TOKYO – Stocks closed broadly lower on Wall Street Friday following another choppy day of trading as worries about the worsening pandemic undercut growing optimism about a coming coronavirus vaccine.
The S&P 500 fell 0.7%, erasing its gains from a day earlier. The benchmark index, which climbed to an all-time high on Monday, posted its first weekly decline after two weeks of gains. The index is still up 8.8% so far this month.
Technology, financial and industrial companies drove much of the selling, which turned volatile in the final hour of regular trading. Treasury yields were mostly lower, a sign of caution in the market. Stock indexes around the world made modest moves.
Traders are balancing cautious optimism that a working coronavirus vaccine will be widely distributed next year against jitters over surging virus cases and the economic impact of new restrictions being put in place across the U.S. on people and businesses to limit the spread.
“It’s a market concerned about growth,” said Quincy Krosby, chief market strategist at Prudential Financial. “That’s the big uncertainty.”
The S&P 500 fell 24.33 points to 3,557.54. The Dow Jones Industrial Average slid 219.75 points, or 0.7%, to 29,263.48. The Nasdaq composite gave up an early gain and dropped 49.74 points, or 0.4%, to 11,854.97.
Small company stocks held up better than the rest of the market. The Russell 2000 small-cap index rose 1.21 points, or 0.1%, to 1,785.34.
Wall Street suddenly began to teeter-totter this week after a big November rally swept both the S&P 500 and Dow to record highs. Evidence is piling up for investors both for hope about the economy’s prospects next year and for fear about the damage accruing in the shorter term.
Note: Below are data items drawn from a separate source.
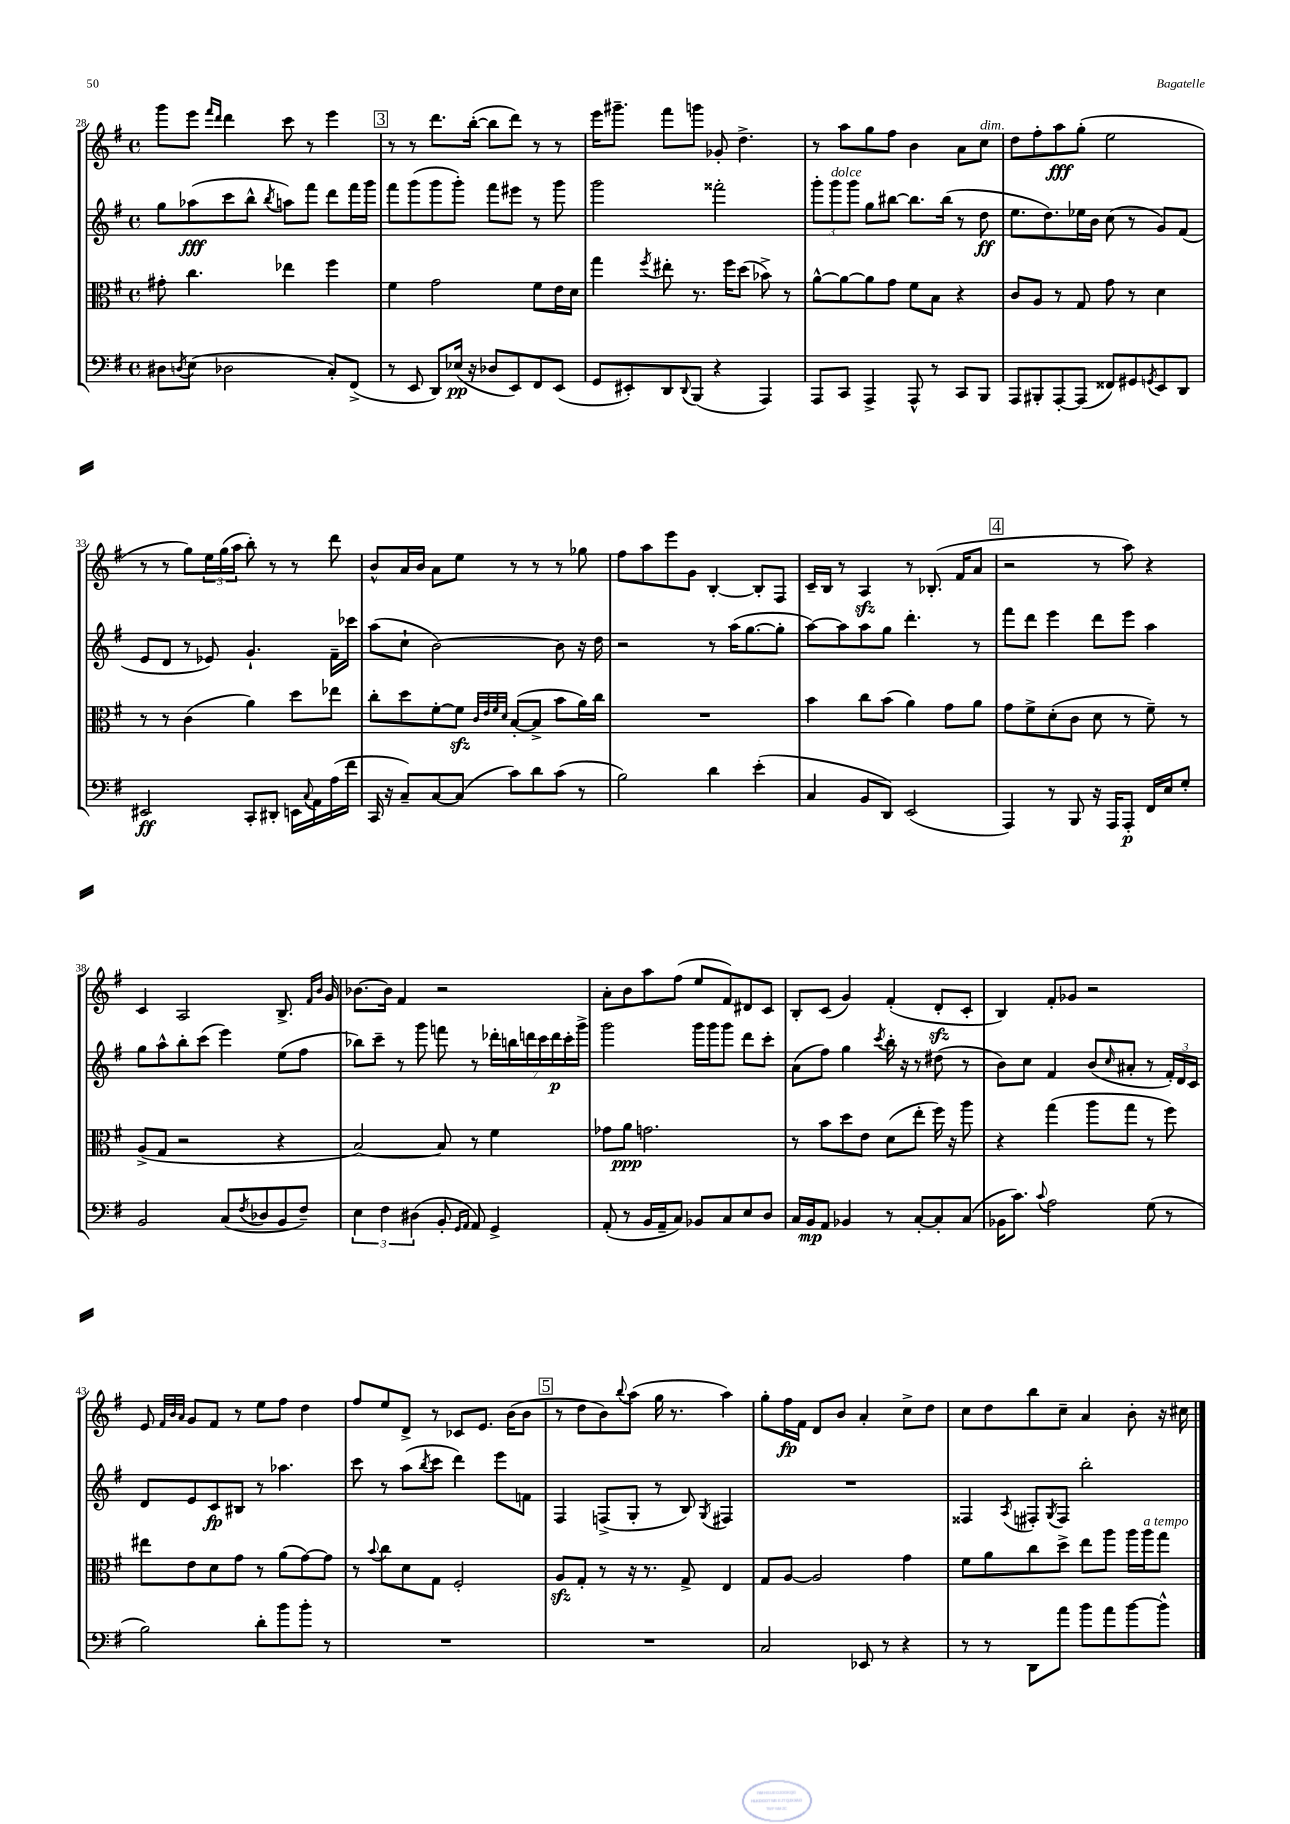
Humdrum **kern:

**kern	**dynam	**kern	**dynam	**kern	**dynam	**kern	**dynam
*part4	*part4	*part3	*part3	*part2	*part2	*part1	*part1
*staff4	*staff4	*staff3	*staff3	*staff2	*staff2	*staff1	*staff1
*clefF4	*	*clefC3	*	*clefG2	*	*clefG2	*
*k[f#]	*	*k[f#]	*	*k[f#]	*	*k[f#]	*
*M4/4	*	*M4/4	*	*M4/4	*	*M4/4	*
*met(c)	*	*met(c)	*	*met(c)	*	*met(c)	*
=28	=28	=28	=28	=28	=28	=28	=28
8D#X\L	.	8g#X'\	.	8gg\L	.	8ggg\L	.
8qDn/	.	.	.	.	.	.	.
(8E\J	.	4.cc\	.	(8aa-X\	fff	8eee\J	.
.	.	.	.	.	.	16qqfff#/LL	.
.	.	.	.	.	.	16qqddd/JJ	.
2D-X\	.	.	.	8ccc\	.	4ddd\	.
.	.	.	.	8bb^^\J	.	.	.
.	.	.	.	8qbb/	.	.	.
.	.	4ee-X\	.	8aan\L)	.	8ccc\	.
.	.	.	.	8fff#\J	.	8r	.
8C'/L)	.	4ff#\	.	8ddd\L	.	4eee\	.
(8FF#^/J	.	.	.	16fff#\L	.	.	.
.	.	.	.	16ggg\JJ	.	.	.
!!LO:REH:place=s1:t=3
=29	=29	=29	=29	=29	=29	=29	=29
8r	.	4f#\	.	8fff#\L	.	8r	.
8EE/	.	.	.	(8ggg\	.	8r	.
8DD/L)	.	2g\	.	8ggg\	.	8.ddd\L	.
(16E-X/Jk	pp	.	.	8ggg'\J)	.	.	.
16r	.	.	.	.	.	([16bb'\Jk	.
8D-X/L	.	.	.	8fff#\L	.	8bb\L]	.
8EE/)	.	.	.	8eee#X\J	.	8ddd\J)	.
8FF#/	.	8f#\L	.	8r	.	8r	.
(8EE/J	.	16e\L	.	8ggg\	.	8r	.
.	.	16d\JJ	.	.	.	.	.
=30	=30	=30	=30	=30	=30	=30	=30
8GG/L	.	4gg\	.	2ggg\	.	16eee\KL	.
.	.	.	.	.	.	8.ggg#X~\J	.
8EE#X'/)	.	.	.	.	.	.	.
.	.	8qff#/	.	.	.	.	.
8DD/	.	8ee#X'\	.	.	.	8fff#\L	.
8qqDD/	.	.	.	.	.	.	.
(8BBB/J	.	8.r	.	.	.	8gggn\J	.
4r	.	.	.	2fff##X'\	.	8g-X'/	.
.	.	16ff#\KL	.	.	.	.	.
.	.	(8dd\J	.	.	.	4.dd^\	.
4AAA/)	.	8b-X^\)	.	.	.	.	.
.	.	8r	.	.	.	.	.
=31	=31	=31	=31	=31	=31	=31	=31
8AAA/L	.	[8a^^\L	.	12ggg'\L	.	8r	.
!	!	!	!	!LO:TX:a:i:t=dolce	!	!	!
.	.	.	.	12ggg\	.	.	.
8CC/J	.	8a\_	.	.	.	8aa\L	.
.	.	.	.	12ggg\J	.	.	.
4AAA^/	.	8a\]	.	8gg\L	.	8gg\	.
.	.	8g\J	.	[8bb#X\J	.	8ff#\J	.
8AAA^^/	.	8f#\L	.	8.bb#\L]	.	4b\	.
8r	.	8B\J	.	.	.	.	.
.	.	.	.	(16bb#\Jk	.	.	.
8CC/L	.	4r	.	8r	.	8a\L	.
!	!	!	!	!	!	!LO:TX:a:i:t=dim.	!
8BBB/J	.	.	.	8dd\	ff	8cc\J	.
=32	=32	=32	=32	=32	=32	=32	=32
8AAA/L	.	8c/L	.	8.ee\L	.	8dd\L	.
8BBB#X'/	.	8A/J	.	.	.	8ff#'\	.
.	.	.	.	8.dd\)	.	.	.
[8AAA'/	.	8r	.	.	.	8aa\	fff
(8AAA/J]	.	8G/	.	16ee-X\L	.	(8gg'\J	.
.	.	.	.	16b\JJ	.	.	.
8FF##X/L)	.	8g\	.	(8cc\	.	2ee\	.
8GG#X/	.	8r	.	8r	.	.	.
8qGGn/	.	.	.	.	.	.	.
8EE/	.	4d\	.	8g/L)	.	.	.
8DD/J	.	.	.	(8f#/J	.	.	.
!!LO:LB:g=z
=33	=33	=33	=33	=33	=33	=33	=33
2EE#X/	ff	8r	.	8e/L	.	8r	.
.	.	8r	.	8d/J	.	8r	.
.	.	(4c\	.	8r	.	8gg\L)	.
.	.	.	.	8e-X/)	.	24ee\L	.
.	.	.	.	.	.	(24gg\	.
.	.	.	.	.	.	24aa\JJ	.
8CC'/L	.	4a\)	.	4.g`/	.	8bb'\)	.
8DD#X'/J	.	.	.	.	.	8r	.
16EEn\LL	.	8dd\L	.	.	.	8r	.
8qqC/	.	.	.	.	.	.	.
16AA\	.	.	.	.	.	.	.
(16A\	.	8ee-X\J	.	16f#~\LL	.	8ddd\	.
16f#\JJ	.	.	.	16ccc-X\JJ	.	.	.
=34	=34	=34	=34	=34	=34	=34	=34
16CC/	.	8cc'\L	.	(8aa\L	.	8b^^/L	.
16r	.	.	.	.	.	.	.
8C~/L)	.	8dd\	.	8cc`\J	.	16a/L	.
.	.	.	.	.	.	16b/JJ	.
[8C/	.	[8f#'\	.	[2b\)	.	8a\L	.
(8C/J]	.	8f#zz\J]	.	.	.	8ee\J	.
.	.	32qqc/LLL	.	.	.	.	.
.	.	32qqe/	.	.	.	.	.
.	.	32qqf#/	.	.	.	.	.
.	.	32qqd/JJJ	.	.	.	.	.
8c\L)	.	([8B'/L	.	.	.	8r	.
8d\	.	8B^/J]	.	.	.	8r	.
(8c\J	.	8b\L	.	8b\]	.	8r	.
8r	.	16a\L)	.	16r	.	8gg-X\	.
.	.	16cc\JJ	.	16dd\	.	.	.
=35	=35	=35	=35	=35	=35	=35	=35
2B\)	.	1r	.	2r	.	8ff#\L	.
.	.	.	.	.	.	8aa\	.
.	.	.	.	.	.	8eee\	.
.	.	.	.	.	.	8g\J	.
4d\	.	.	.	8r	.	[4B'/	.
.	.	.	.	(16aa\KL	.	.	.
.	.	.	.	[8.gg\	.	.	.
(4e'\	.	.	.	.	.	8B'/L]	.
.	.	.	.	8gg'\J]	.	8F#/J	.
=36	=36	=36	=36	=36	=36	=36	=36
4C/	.	4b\	.	[8aa\L)	.	16c~/LL	.
.	.	.	.	.	.	16B/JJ	.
.	.	.	.	8aa\]	.	8r	.
8BB/L	.	8cc\L	.	8aa\	.	4Azz/	.
8DD/J)	.	(8b\J	.	8gg\J	.	.	.
(2EE/	.	4a\)	.	4.ddd'\	.	8r	.
.	.	.	.	.	.	(8.B-X'/	.
.	.	8g\L	.	.	.	.	.
.	.	.	.	.	.	16f#/KL	.
.	.	8a\J	.	8r	.	8a/J	.
!!LO:REH:place=s1:t=4
=37	=37	=37	=37	=37	=37	=37	=37
4AAA/)	.	8g\L	.	8fff#\L	.	2r	.
.	.	8f#^\	.	8ddd\J	.	.	.
8r	.	(8d'\	.	4eee\	.	.	.
8BBB/	.	8c\J	.	.	.	.	.
16r	.	8d\	.	8ddd\L	.	8r	.
16AAA/KL	.	.	.	.	.	.	.
8AAA'/J	p	8r	.	8eee\J	.	8aa\)	.
16FF#/LL	.	8f#~\)	.	4aa\	.	4r	.
16E/J	.	.	.	.	.	.	.
8G'/J	.	8r	.	.	.	.	.
!!LO:LB:g=z
=38	=38	=38	=38	=38	=38	=38	=38
2BB/	.	(8A^/L	.	8gg\L	.	4c/	.
.	.	8G/J	.	8aa^^\	.	.	.
.	.	2r	.	8bb'\	.	2A/	.
.	.	.	.	(8ccc\J	.	.	.
(8C/L	.	.	.	4eee\)	.	.	.
8qF#/	.	.	.	.	.	.	.
8D-X/	.	.	.	.	.	.	.
8BB/	.	4r	.	(8ee\L	.	8.B^/	.
8F#~/J)	.	.	.	8ff#\J	.	.	.
.	.	.	.	.	.	16qqf#/LL	.
.	.	.	.	.	.	16qqb/JJ	.
.	.	.	.	.	.	16g/	.
=39	=39	=39	=39	=39	=39	=39	=39
6E\	.	[2B/)	.	8bb-X\L)	.	[8.b-X\L	.
.	.	.	.	8ccc~\J	.	.	.
6F#\	.	.	.	.	.	.	.
.	.	.	.	.	.	16b-\Jk]	.
.	.	.	.	8r	.	4f#/	.
(6D#X\	.	.	.	.	.	.	.
.	.	.	.	8ggg\	.	.	.
8BB'/	.	8B/]	.	8fffn\	.	2r	.
16qqGG/LL	.	.	.	.	.	.	.
16qqAA/JJ	.	.	.	.	.	.	.
8AA/)	.	8r	.	8r	.	.	.
4GG^/	.	4f#\	.	28ddd-X'\LL	.	.	.
.	.	.	.	28bbn\	.	.	.
.	.	.	.	28dddn\	.	.	.
.	.	.	.	28ccc\	.	.	.
.	.	.	.	28ddd\	p	.	.
.	.	.	.	28ccc'\	.	.	.
.	.	.	.	28ggg^\JJ	.	.	.
=40	=40	=40	=40	=40	=40	=40	=40
(8AA'/	.	8g-X\L	.	2ggg\	.	8a'\L	.
8r	.	8a\J	ppp	.	.	8b\	.
16BB/LL	.	2.gn\	.	.	.	8aa\	.
16AA~/J	.	.	.	.	.	.	.
8C/J)	.	.	.	.	.	(8ff#\J	.
8BB-X/L	.	.	.	16ggg\LL	.	8ee/L	.
.	.	.	.	16ggg\J	.	.	.
8C/	.	.	.	8ggg\J	.	8f#/)	.
8E/	.	.	.	8ddd\L	.	8d#X/	.
8D/J	.	.	.	8ccc'\J	.	8c/J	.
=41	=41	=41	=41	=41	=41	=41	=41
16C/LL	.	8r	.	(8a\L	.	8B'/L	.
16BB/J	mp	.	.	.	.	.	.
8AA/J	.	8b\L	.	8ff#\J)	.	(8c/J	.
4BB-X/	.	8dd\	.	4gg\	.	4g/)	.
.	.	8e\J	.	.	.	.	.
.	.	.	.	8qccc/	.	.	.
8r	.	(8d\L	.	16bb'\	.	(4f#'/	.
.	.	.	.	16r	.	.	.
[8C'/L	.	8ee'\J	.	8r	.	.	.
8C'/]	.	16ff#\)	.	(8dd#X\	.	8dzz'/L	.
.	.	16r	.	.	.	.	.
(8C/J	.	8aa\	.	8r	.	8c'/J	.
=42	=42	=42	=42	=42	=42	=42	=42
16BB-X\KL	.	4r	.	8b\L)	.	4B/)	.
8.c\J)	.	.	.	.	.	.	.
.	.	.	.	8cc\J	.	.	.
8qqc/	.	.	.	.	.	.	.
2A\	.	(4gg\	.	4f#/	.	8f#'/L	.
.	.	.	.	.	.	8g-X/J	.
.	.	8aa\L	.	(8b/L	.	2r	.
.	.	.	.	16qqcc/	.	.	.
.	.	8gg\J	.	8a#X'/J	.	.	.
(8G\	.	8r	.	8r	.	.	.
8r	.	8ff#\)	.	24f#'/LL)	.	.	.
.	.	.	.	24d/	.	.	.
.	.	.	.	24c/JJ	.	.	.
!!LO:LB:g=z
=43	=43	=43	=43	=43	=43	=43	=43
2B\)	.	8ee#X\L	.	8d/L	.	8e/	.
.	.	.	.	.	.	32qqf#/LLL	.
.	.	.	.	.	.	32qqb/	.
.	.	.	.	.	.	32qqa/JJJ	.
.	.	8e\	.	8e/	.	8g/L	.
.	.	8d\	.	8c/	fp	8f#/J	.
.	.	8g\J	.	8B#X/J	.	8r	.
8d'\L	.	8r	.	8r	.	8ee\L	.
8b\	.	(8a\L	.	4.aa-X\	.	8ff#\J	.
8b'\J	.	[8g\)	.	.	.	4dd\	.
8r	.	8g\J]	.	.	.	.	.
=44	=44	=44	=44	=44	=44	=44	=44
1r	.	8r	.	8ccc\	.	8ff#/L	.
.	.	8qqb/	.	.	.	.	.
.	.	8cc\L	.	8r	.	8ee/	.
.	.	8d\	.	(8aa\L	.	8d^/J	.
.	.	.	.	8qbb/	.	.	.
.	.	8G\J	.	8ccc\J	.	8r	.
.	.	2F#'/	.	4ddd\)	.	8c-X/L	.
.	.	.	.	.	.	8.e/J	.
.	.	.	.	8eee\L	.	.	.
.	.	.	.	.	.	(16b\KL	.
.	.	.	.	8fn\J	.	8b\J	.
!!LO:REH:place=s1:t=5
=45	=45	=45	=45	=45	=45	=45	=45
1r	.	8Azz/L	.	4F#/	.	8r	.
.	.	8G'/J	.	.	.	8dd\L	.
.	.	8r	.	(8Fn^/L	.	8b\)	.
.	.	.	.	.	.	8qqbb/	.
.	.	16r	.	8G'/J	.	(8aa\J	.
.	.	8.r	.	.	.	.	.
.	.	.	.	8r	.	16gg\	.
.	.	.	.	.	.	8.r	.
.	.	8G^/	.	8B/)	.	.	.
.	.	.	.	8qG/	.	.	.
.	.	4E/	.	4F#X/	.	4aa\)	.
=46	=46	=46	=46	=46	=46	=46	=46
2C/	.	8G/L	.	1r	.	8gg'\L	.
.	.	[8A/J	.	.	.	16ff#\L	fp
.	.	.	.	.	.	16f#\JJ	.
.	.	2A/]	.	.	.	8d/L	.
.	.	.	.	.	.	8b/J	.
8EE-X/	.	.	.	.	.	4a'/	.
8r	.	.	.	.	.	.	.
4r	.	4g\	.	.	.	8cc^\L	.
.	.	.	.	.	.	8dd\J	.
=47	=47	=47	=47	=47	=47	=47	=47
8r	.	8f#\L	.	4F##X/	.	8cc\L	.
8r	.	8a\	.	.	.	8dd\	.
.	.	.	.	8qA/	.	.	.
8DD\L	.	8cc\	.	8F#X'/L	.	8bb\	.
.	.	.	.	8qG/	.	.	.
8a\J	.	8dd^\J	.	8F#/J	.	8cc~\J	.
8b\L	.	8ee\L	.	2bb'\	.	4a/	.
8a\	.	8aa\J	.	.	.	.	.
[8b\	.	16aa\LL	.	.	.	8b'\	.
!	!	!LO:TX:a:i:t=a tempo	!	!	!	!	!
.	.	16aa\J	.	.	.	.	.
8b^^\J]	.	8gg\J	.	.	.	16r	.
.	.	.	.	.	.	16cc#X\	.
==	==	==	==	==	==	==	==
*-	*-	*-	*-	*-	*-	*-	*-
Adding to the optimistic side of the ledger Friday was Pfizer and BioNTech saying they’ll submit an application with U.S. regulators for emergency use of their vaccine candidate. Data suggests it may be 95% effective at preventing mild to severe COVID-19 disease.
If approved, a limited number of doses could begin being administered as early as next month, though widescale vaccinations likely wouldn’t happen until after a potentially brutal winter. Other vaccines are also under development, and the hope is that one or more could get the economy running closer to normal next year.
On the pessimistic side, more governments around the world are bringing back restrictions on daily life to slow the spread of the virus. Surging coronavirus counts and hospitalizations also threaten to frighten consumers enough to keep them hunkered at home and drag on the economy.
“The market is supposed to be forward-looking, but the reality is it’s hard to look past what’s been going on the past couple of weeks,” said J.J. Kinahan, chief strategist with TD Ameritrade. “The other thing that’s a major concern is people going into lockdowns in major parts of the country. What is that going to be for businesses?”
California’s governor announced late Thursday an overnight curfew on most residents in the state, the Centers for Disease Control and Prevention is asking Americans not to travel for Thanksgiving and authorities from Lisbon to Sri Lanka announced varying degrees of restrictions.
“On the road to the other side of the pandemic are detours and we're in one of those detours,” Krosby said.
The U.S. Treasury Department also said late Thursday that it will not extend several emergency loan programs set up with the Federal Reserve during the worst of the spring’s turmoil to help prop up markets and the economy.
The announcement got some immediate pushback from the Fed, which has been keeping the accelerator floored on its support for the economy while asking politicians in the White House and Congress to do the same. The central bank said it “would prefer that the full suite of emergency facilities” created during the pandemic remain.
But Treasury Secretary Steven Mnuchin said closing the emergency loan programs could allow Congress to re-appropriate $455 billion to other relief programs. Democrats and Republicans in Washington have been deadlocked in efforts to deliver another round of financial support for the economy following the expiration of supplemental benefits for laid-off workers and other stimulus approved during the spring.
The majority of stocks in the S&P 500 fell, with technology companies taking the heaviest losses. Apple dropped 1.1%, while Intuit dropped 3.8%.
Travel-related stocks also fell. Cruise lines were among the biggest decliners. Norwegian Cruise Line slid 4.9% and Carnival fell 4.5%.
On the winning side was Williams-Sonoma, which rose 6.6% after reporting stronger profit and revenue for the latest quarter than analysts expected.
The yield on the 10-year Treasury slipped to 0.83% from 0.84% late Thursday.
European markets closed moderately higher and Asian markets ended mixed.
AP Business Writer Yuri Kageyama contributed.